On defendant’s motion, the trial court struck plaintiff’s allegation that defendant Venell was negligent “in failing to post signs or other warning devices indicating dense smoke” for approaching traffic. Plaintiff contends that this constitutes reversible error.
The question is whether a farmer, burning field grass adjacent to a highway, has a duty to post signs or other warning devices to inform motorists who are aware of the existence of smoke on the highway that dense smoke is ahead.① From a practical standpoint if such a duty were imposed, it would require every farmer burning his field to post such a warning because he could never know in advance whether the smoke would pass over the highway in a dispersed or concentrated form. The imposition of such a stringent duty might well be justified if the failure to warn could be regarded as a substantial factor in alerting motorists of the danger which lay ahead of them. But we agree with the trial judge that warning devices would not have this significance where the approaching motorist has knowledge that smoke has drifted upon the highway ahead of him. In those circumstances, the motorist is warned that danger lies ahead and that it may be great or small, depending upon the density of the smoke on the highway. To impose upon the defendant a duty to warn the plaintiff of that which he will himself discern would place an unneces*146sary burden upon the defendant. Stated in another way, under the circumstances we have before us, the failure to post warnings cannot be considered a causal factor contributing to plaintiff’s harm.②
Judgment affirmed.
This is not to be confused with the question of whether a defendant could be negligent for causing smoke to go upon the highway. The trial court recognized that there could be negligence for such conduct even as to a motorist who had knowledge of the existence of the smoke on the highway. That issue was submitted to the jury and it returned a special verdict that Venell was not negligent in this respect.

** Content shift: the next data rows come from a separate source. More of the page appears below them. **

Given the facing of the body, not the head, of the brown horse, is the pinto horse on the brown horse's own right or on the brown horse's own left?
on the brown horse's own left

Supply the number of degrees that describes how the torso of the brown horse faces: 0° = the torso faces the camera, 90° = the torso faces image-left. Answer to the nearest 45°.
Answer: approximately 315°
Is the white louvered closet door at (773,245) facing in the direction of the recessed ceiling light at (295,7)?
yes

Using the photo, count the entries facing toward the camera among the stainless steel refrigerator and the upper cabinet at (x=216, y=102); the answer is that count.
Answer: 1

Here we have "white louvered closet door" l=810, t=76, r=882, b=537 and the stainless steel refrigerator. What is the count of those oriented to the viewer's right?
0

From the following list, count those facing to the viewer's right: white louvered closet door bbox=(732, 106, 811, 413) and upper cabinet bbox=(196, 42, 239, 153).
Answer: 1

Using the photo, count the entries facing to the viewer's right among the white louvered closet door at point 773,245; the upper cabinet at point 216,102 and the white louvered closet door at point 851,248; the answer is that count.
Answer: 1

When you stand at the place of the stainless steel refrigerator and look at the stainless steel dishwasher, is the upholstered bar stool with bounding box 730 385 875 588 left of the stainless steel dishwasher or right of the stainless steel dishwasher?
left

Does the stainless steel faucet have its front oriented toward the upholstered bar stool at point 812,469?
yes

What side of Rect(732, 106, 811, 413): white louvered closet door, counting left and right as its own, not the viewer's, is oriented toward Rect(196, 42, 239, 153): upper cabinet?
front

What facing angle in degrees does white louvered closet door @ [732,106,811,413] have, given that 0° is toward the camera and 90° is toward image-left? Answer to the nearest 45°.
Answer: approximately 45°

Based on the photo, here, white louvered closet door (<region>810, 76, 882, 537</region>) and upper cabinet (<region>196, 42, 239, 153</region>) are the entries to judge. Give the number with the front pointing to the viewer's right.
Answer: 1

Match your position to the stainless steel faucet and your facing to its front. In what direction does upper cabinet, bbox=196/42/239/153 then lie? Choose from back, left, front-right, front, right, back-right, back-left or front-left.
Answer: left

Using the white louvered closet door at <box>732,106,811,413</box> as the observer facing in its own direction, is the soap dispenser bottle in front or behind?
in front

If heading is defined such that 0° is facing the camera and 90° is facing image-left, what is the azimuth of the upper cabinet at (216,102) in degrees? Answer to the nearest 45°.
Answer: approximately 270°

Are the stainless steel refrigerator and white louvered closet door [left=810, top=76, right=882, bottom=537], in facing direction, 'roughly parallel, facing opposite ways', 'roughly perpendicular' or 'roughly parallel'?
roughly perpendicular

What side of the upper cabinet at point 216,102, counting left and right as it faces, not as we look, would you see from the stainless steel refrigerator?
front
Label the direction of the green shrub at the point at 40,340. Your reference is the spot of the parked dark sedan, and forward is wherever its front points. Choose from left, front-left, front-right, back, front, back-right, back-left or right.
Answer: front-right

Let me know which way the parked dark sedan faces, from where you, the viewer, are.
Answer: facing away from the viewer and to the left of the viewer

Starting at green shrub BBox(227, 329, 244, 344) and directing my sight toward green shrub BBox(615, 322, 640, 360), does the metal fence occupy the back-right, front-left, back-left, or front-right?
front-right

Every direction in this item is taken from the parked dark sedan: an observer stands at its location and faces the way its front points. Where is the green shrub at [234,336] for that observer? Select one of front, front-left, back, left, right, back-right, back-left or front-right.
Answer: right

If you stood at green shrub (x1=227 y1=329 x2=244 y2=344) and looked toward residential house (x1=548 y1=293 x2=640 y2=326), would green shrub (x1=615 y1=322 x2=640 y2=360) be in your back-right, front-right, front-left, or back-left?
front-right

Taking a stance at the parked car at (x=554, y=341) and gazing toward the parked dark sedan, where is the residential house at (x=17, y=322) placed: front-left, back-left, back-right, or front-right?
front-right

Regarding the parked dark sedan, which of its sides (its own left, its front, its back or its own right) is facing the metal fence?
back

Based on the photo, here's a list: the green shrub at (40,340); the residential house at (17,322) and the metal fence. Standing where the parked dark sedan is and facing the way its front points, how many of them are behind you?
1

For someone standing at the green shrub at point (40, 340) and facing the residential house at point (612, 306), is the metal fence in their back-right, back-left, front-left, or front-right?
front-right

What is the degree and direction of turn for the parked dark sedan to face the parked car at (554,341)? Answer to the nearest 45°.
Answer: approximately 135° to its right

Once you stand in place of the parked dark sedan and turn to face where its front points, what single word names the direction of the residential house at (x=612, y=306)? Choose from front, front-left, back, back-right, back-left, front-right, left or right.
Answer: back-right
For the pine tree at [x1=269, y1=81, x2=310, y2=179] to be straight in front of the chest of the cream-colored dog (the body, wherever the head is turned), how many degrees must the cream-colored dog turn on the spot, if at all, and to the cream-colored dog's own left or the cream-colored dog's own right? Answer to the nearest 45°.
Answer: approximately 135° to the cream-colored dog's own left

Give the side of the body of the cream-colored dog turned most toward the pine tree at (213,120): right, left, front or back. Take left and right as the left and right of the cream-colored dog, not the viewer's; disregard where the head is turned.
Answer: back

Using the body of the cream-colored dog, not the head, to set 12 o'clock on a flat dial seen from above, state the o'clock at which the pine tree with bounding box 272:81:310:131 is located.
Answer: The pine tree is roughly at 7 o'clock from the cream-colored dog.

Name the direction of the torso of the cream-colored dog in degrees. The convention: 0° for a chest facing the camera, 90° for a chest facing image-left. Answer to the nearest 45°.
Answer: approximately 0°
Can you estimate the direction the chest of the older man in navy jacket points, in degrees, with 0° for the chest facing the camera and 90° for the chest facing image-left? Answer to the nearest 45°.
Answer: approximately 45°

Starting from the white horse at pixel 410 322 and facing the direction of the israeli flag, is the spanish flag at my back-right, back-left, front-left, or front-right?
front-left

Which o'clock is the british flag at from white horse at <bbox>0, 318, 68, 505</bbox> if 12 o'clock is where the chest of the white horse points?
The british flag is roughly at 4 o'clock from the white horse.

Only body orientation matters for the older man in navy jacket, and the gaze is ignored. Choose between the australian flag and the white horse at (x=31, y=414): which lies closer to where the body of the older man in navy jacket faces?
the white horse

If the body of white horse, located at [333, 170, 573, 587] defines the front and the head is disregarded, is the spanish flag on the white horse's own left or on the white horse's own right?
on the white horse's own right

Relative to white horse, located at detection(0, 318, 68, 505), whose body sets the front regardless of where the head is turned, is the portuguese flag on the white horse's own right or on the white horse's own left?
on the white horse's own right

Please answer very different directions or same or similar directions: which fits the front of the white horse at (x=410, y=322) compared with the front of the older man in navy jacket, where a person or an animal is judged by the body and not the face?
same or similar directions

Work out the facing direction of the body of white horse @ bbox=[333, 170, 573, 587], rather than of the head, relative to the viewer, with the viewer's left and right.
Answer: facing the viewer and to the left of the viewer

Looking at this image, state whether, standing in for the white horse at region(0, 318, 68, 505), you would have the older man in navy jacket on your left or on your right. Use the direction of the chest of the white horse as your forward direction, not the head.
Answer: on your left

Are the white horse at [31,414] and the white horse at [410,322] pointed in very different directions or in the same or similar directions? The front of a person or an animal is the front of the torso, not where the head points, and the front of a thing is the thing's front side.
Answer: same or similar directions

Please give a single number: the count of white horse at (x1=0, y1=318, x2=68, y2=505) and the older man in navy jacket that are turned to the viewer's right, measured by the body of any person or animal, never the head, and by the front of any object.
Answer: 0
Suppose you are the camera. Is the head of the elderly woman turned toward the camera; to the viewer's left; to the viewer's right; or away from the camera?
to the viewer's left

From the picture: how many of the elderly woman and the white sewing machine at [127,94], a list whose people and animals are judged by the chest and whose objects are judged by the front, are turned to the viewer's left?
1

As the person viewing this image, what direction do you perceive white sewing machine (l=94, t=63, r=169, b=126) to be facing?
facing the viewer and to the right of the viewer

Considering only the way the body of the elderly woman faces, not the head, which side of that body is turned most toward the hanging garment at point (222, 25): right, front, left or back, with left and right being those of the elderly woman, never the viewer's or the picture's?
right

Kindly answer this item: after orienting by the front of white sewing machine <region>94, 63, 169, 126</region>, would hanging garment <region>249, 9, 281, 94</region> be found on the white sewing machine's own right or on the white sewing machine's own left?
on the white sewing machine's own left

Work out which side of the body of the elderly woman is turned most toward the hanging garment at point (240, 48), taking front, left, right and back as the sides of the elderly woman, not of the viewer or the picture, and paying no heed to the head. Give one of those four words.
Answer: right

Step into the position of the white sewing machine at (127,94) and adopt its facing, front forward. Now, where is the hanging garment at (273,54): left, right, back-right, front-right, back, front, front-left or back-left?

We do not intend to hold that there could not be negligence arising from a failure to warn in a situation where the approaching motorist would not otherwise be made aware of the presence of smoke on the highway. We agree with the cases cited in the dissenting opinion which hold that failure to warn under such circumstances may constitute negligence. See e.g., Shelton v. Lowell, 196 Or 430, 249 P2d 958 (1952); Dokken v. Rieger, 255 Or 433, 467 P2d 968 (1970); and Moore v. Plymouth, 249 N C 423, 106 SE2d 695 (1959). Other cases cited such as Austin Road Company v. Evans, 499 SW2d 194 (Tex Civ App 1973); Boob v. Fisher, 225 Md 278, 170 A2d 298 (1961); and Hinkel v. Weyerhaeuser Co., 6 Wash App 548, 494 P2d 1008 (1972), seem to indicate that a warning might be necessary on the facts of the present case. We find these cases unpersuasive.